Yeah, if you look at my PR linked above, it shows which lines to move in pimod.timer. Then you have to daemon-reload and reenable like in webpage.sh. Though that script will overwrite with the old version whenever you save settings.

It fails to identify Ubuntu? I'll have to look into that.

ChrisWNY commented 1 year ago

The script output the following:

Installing /etc/apt/sources.list.d/ookla_speedtest-cli.list...curl: (22) The requested URL returned error: 404

Unable to download repo config from: https://packagecloud.io/install/repositories/ookla/speedtest-cli/config_file.list?os=debian&dist=jammy&source=script

This usually happens if your operating system is not supported by packagecloud.io, or this script's OS detection failed.

You can override the OS detection by setting os= and dist= prior to running this script. You can find a list of supported OSes and distributions on our website: https://packagecloud.io/docs#os_distro_version

For example, to force Ubuntu Trusty: os=ubuntu dist=trusty ./script.sh

If you are running a supported OS, please email support@packagecloud.io and report this. Mon Mar 20 10:42:42 PM EDT 2023 - Process Aborted Mon Mar 20 10:42:42 PM EDT 2023 - A restore is not needed or one failed. Mon Mar 20 10:42:42 PM EDT 2023 - Please try again or try manually.

It's not so much the script but one of the packages it tried to install, I think.

ipitio commented 1 year ago

Oh it's detecting Ubuntu as Debian. Will fix!

arevindh commented 1 year ago

@ipitio can't we use the script provided without us checking for the os ?

ChrisWNY commented 1 year ago

I made the changes to the webpage.sh script as mentioned in the PR, down to the exact line numbers, everything matches up. Rebooted and the timer does appear to persist post-reboot.

ipitio commented 1 year ago

@ipitio can't we use the script provided without us checking for the os ?

Yeah we could, but iirc it detected raspbian as Debian even though they have package for it and this is in their script: image

town3r commented 1 year ago

the Pi 4b was starting to flake out

How so? Was it still utilizing an sd card? I switched over to a M2 SATA SSD via this and it's been running great as far as I can tell.

ChrisWNY commented 1 year ago

the Pi 4b was starting to flake out

How so? Was it still utilizing an sd card? I switched over to a M2 SATA SSD via this and it's been running great as far as I can tell.

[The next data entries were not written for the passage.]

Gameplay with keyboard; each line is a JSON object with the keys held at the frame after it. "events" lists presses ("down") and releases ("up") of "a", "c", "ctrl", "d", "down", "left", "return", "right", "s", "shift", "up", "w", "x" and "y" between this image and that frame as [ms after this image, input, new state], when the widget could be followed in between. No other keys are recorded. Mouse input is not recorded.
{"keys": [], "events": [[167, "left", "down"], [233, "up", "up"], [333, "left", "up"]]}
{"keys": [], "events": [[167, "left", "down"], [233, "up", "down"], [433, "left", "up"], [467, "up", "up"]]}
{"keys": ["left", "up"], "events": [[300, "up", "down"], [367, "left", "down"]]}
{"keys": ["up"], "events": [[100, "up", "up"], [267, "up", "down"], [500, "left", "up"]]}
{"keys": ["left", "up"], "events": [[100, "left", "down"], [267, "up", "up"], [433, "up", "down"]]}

I am also using a SATA SSD (external USB) but the Pi 4b device itself is erratic...it crashed a couple of times over the past few weeks for no apparent reason, nothing in the logs to go by. I believe it has something to do with volume of requests...CPU usage was steadily increasing and the number of clients hitting it seemed to be about all it could handle. So I replaced it with a x86 mini-PC, Intel N5105 CPU w/16GB of DDR4 RAM and 256GB of internal NVMe storage. Installed Ubuntu 22.x on there and it doesn't even come close to breaking a sweat. Oddly enough I got the whole mini PC with all that storage and RAM (plus dual 1Gbps NICs) for barely more than a Pi 4b would cost. I still have the Pi 4b, but using it as a backup DNS server w/identical Pi-hole config on both. It's been relieved of daily speedtests and it's been stable with lower network volume.

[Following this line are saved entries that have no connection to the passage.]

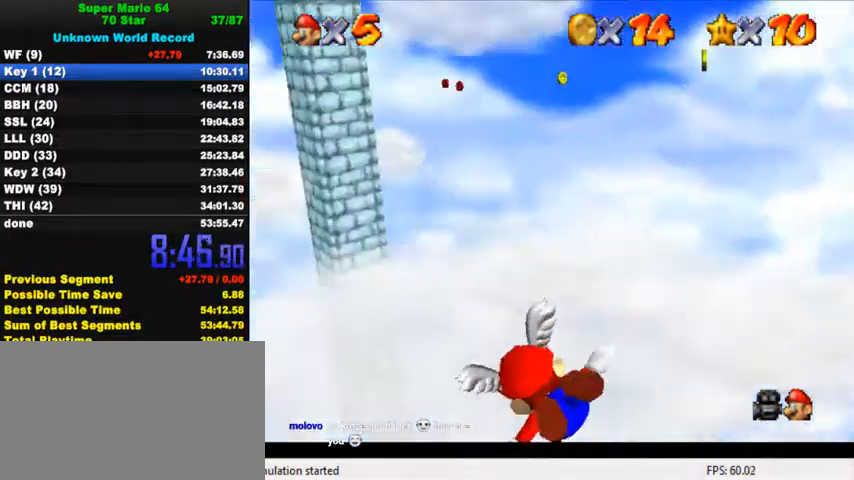
{"keys": ["down", "right"], "events": [[200, "down", "down"], [200, "right", "down"]]}
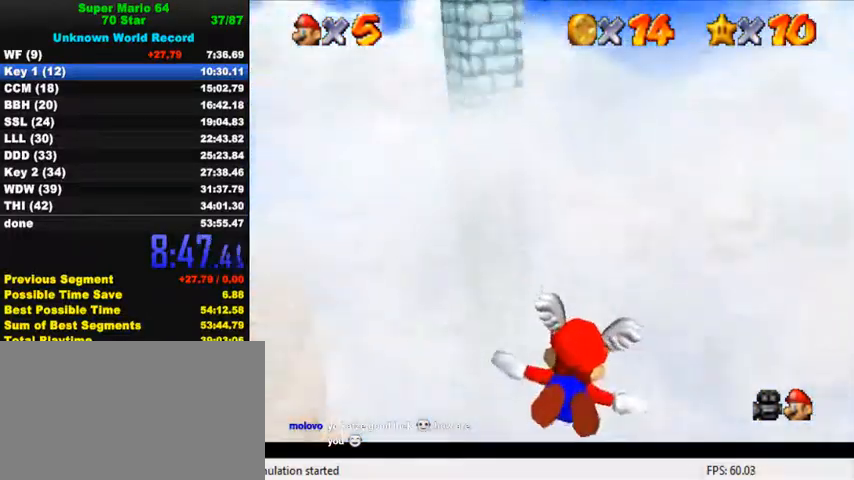
{"keys": ["up"], "events": [[167, "right", "up"], [200, "down", "up"], [400, "up", "down"]]}
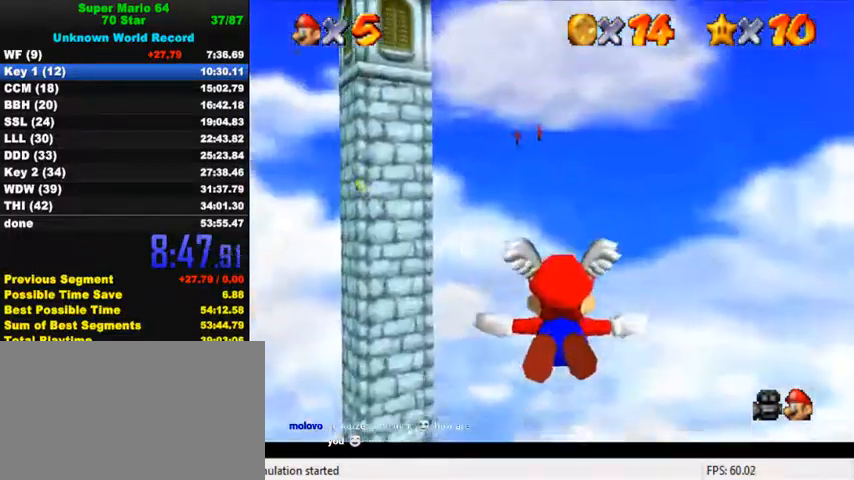
{"keys": ["up"], "events": [[100, "left", "down"], [200, "up", "up"], [233, "left", "up"], [400, "up", "down"]]}
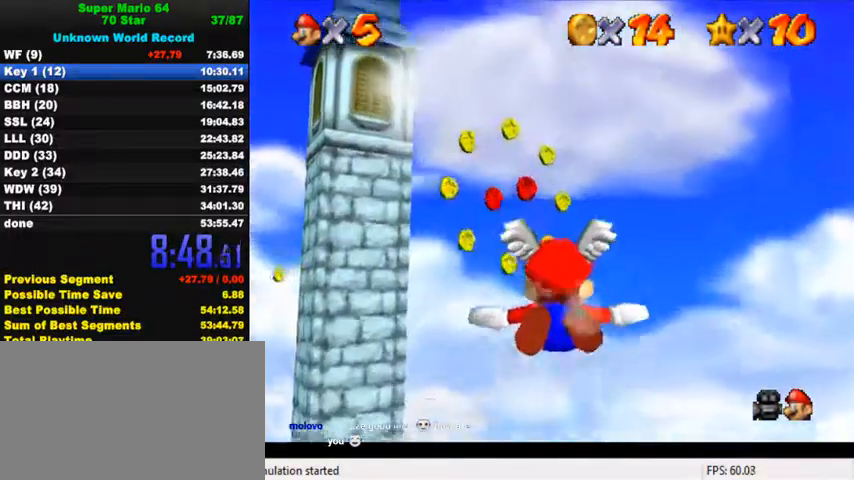
{"keys": ["left", "up"], "events": [[67, "left", "down"], [233, "up", "up"], [367, "up", "down"]]}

j-broo commented 1 year ago

I'm running a first gen Pi: Raspberry Pi Model B Plus Rev 1.2

Got a Sandisk A1 micro SD card in it.

Load averages: Load: 0.05 0.17 0.24

Also running NUT server on it for my UPSes, as well as Zerotier One. Working just fine.

I think maybe your performance issue lies elsewhere.

j-broo commented 1 year ago

Screenshot_20230321-175329

ChrisWNY commented 1 year ago

My load averages are definitely much higher on the Pi 4b, I'll double check them later today. I had over 60 clients pointing at it, including a number of IoT devices that were somewhat "noisy." The x86 box literally has load averages barely above 0, the Pi was often up over 1.x especially during the daytime hours.

j-broo commented 1 year ago

Was the Pi on ethernet? Mine was in WiFi and just recently I changed it to ethernet (i moved it closer to the switch) and my load averages plummeted from around the 1.0 mark and more to the stats above.

ChrisWNY commented 1 year ago

It was on ethernet...Wifi has always been disabled. I run a wire to anything that uses a static IP or hosts any client/server app on my home LAN. My Pi 4b is roughly 5-6 yrs old now. My Pi has a RAM disk set up, all logs are written to RAM. I did this back when I used a micro SD card to minimize writes to the card, and just sort of left things that way even after migrating to an external SSD. I wonder if all of that writing back and forth to and from RAM have negatively impacted the Pi's internal RAM lifespan. Anything's possible.